Maybe, just maybe, the mystique of Princeton and Pennsylvania is starting to wear off. For years, teams went into that weekend hoping to win but expecting to lose. From a historical perspective, there is good reason for such sentiment — since 1956, both the Tigers and Quakers have each won over 70 percent of their league games. No other school has a winning conference record.
Not only that, but since 1969, Princeton or Penn has won or shared the league title every year except 1986 (Brown) and 1988 (Cornell). Now that’s domination.
But all of a sudden, both teams are beatable — Princeton losing to Cornell? (First time since 1992-93.) Columbia sweeping Princeton and Penn in a single weekend? (First time since 1986.)
And not only are the two perennial powers suddenly mortal, but Yale is right at the top with them, checking in at 6-3 after finishing off a season sweep of Harvard and Dartmouth (first time since 1982-83). By the way, this will be the first time since 1989-90 that the Ivy champ will have at least three losses.
Okay, so things are happening this year that almost never happen. Just what in the name of Emerson Whitley is going on here?
From the Yale standpoint, James Jones deserves a lot of the credit. For years under former head coach Dick Kuchen, the Bulldogs seemed to have the talent to compete in the Ivy League, but players never developed. In fact, many regressed (see: Hunterton, Gabe).

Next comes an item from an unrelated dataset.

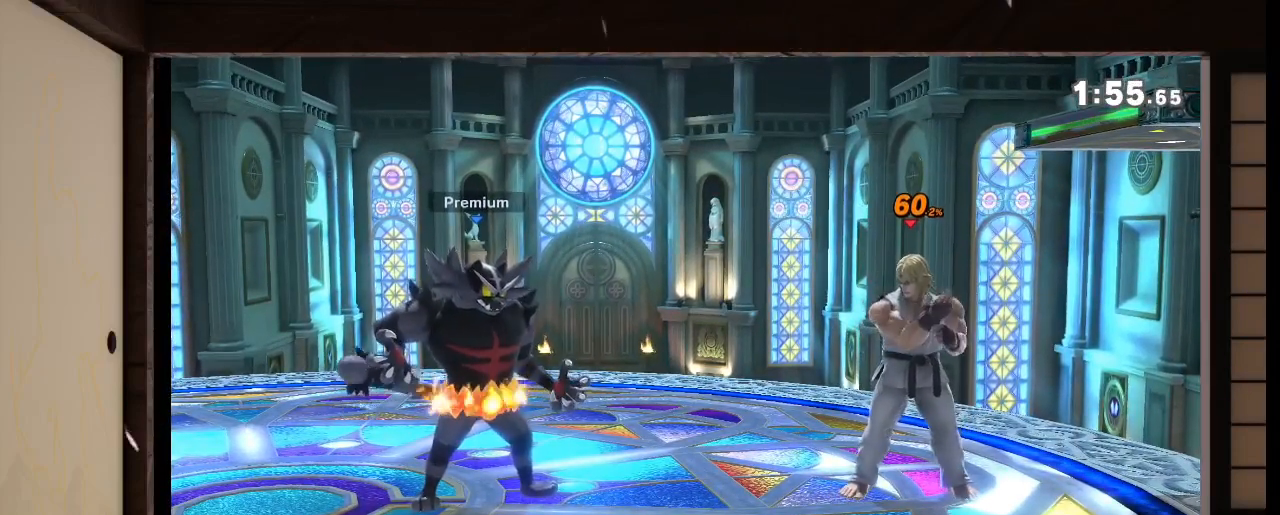
{"buttons": ["X"], "left_stick": "center", "right_stick": "center", "events": []}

But things have been different under Jones. While I can’t comment on Jones’s coaching style during practices, I can say he and Kuchen are polar opposites during games. The former coach used to expend all of his energy screaming at the officials, and he offered little in the way of in-game advice to his players.

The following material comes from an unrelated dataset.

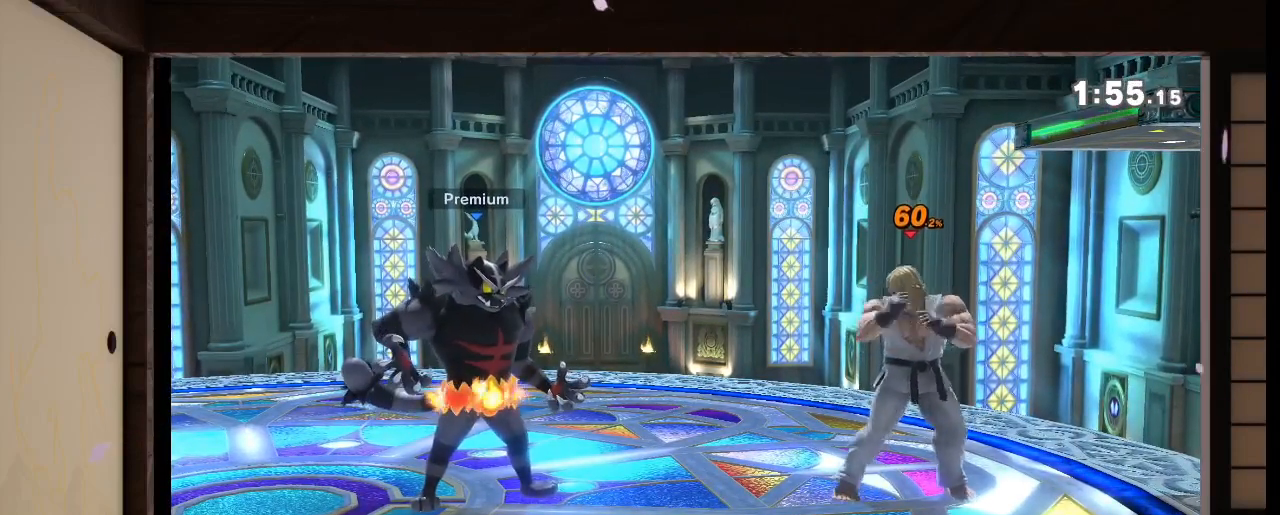
{"buttons": ["X"], "left_stick": "center", "right_stick": "center", "events": []}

Jones, on the other hand, recognizes his energy is better spent on coaching. Sure, he’ll get on the officials if he thinks they blew a call; any coach would. But Jones is more measured in his comments to players and officials — when he speaks, people listen.

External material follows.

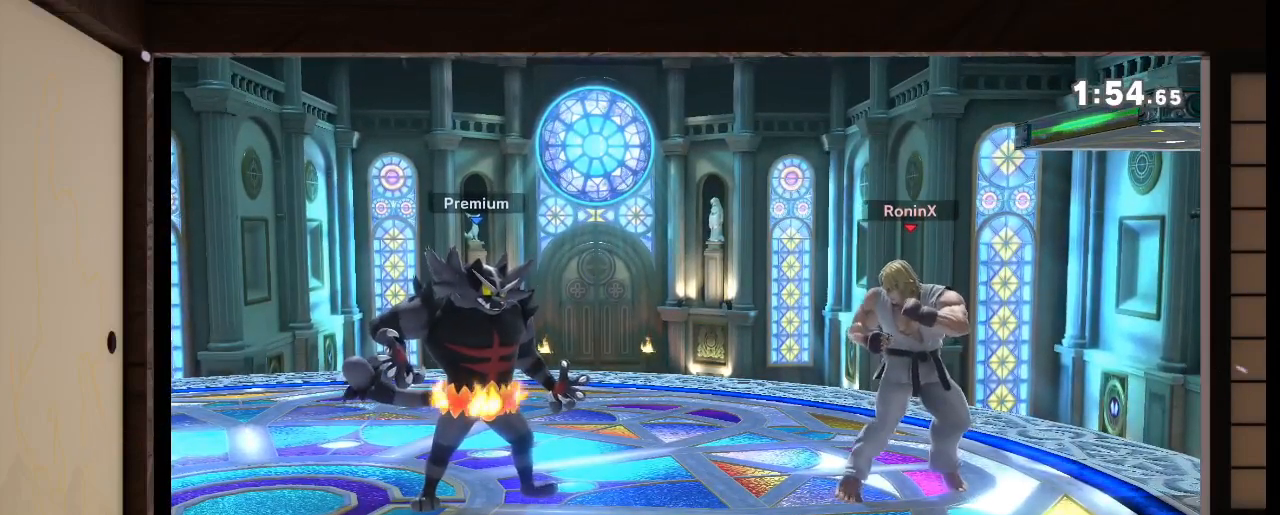
{"buttons": ["X"], "left_stick": "center", "right_stick": "center", "events": []}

Jones has also assembled a versatile team of interchangeable parts that do almost everything well. When was the last time you saw a group of Yale players having the confidence to take and make big perimeter jumpers like Chris Leanza ’03, Isaiah Cavaco ’01, Scott Gaffield ’04, Paul Vitelli ’04 and Matt Minoff ’04?
With Ime Archibong ’03, the Bulldogs have a player who can create his own shot, while Neil Yanke ’01 and Tom Kritzer ’01 have found a winning low-post, high-post combination.
But getting back to the improvement of players, two guys in particular have made great leaps this season. Their contributions have helped to make this such a well-rounded team. As a freshman, Cavaco was an absolutely hopeless shooter. He got good minutes and played in 21 games that year but made less than a quarter of his shots — including just 3-for-25 from beyond the arc.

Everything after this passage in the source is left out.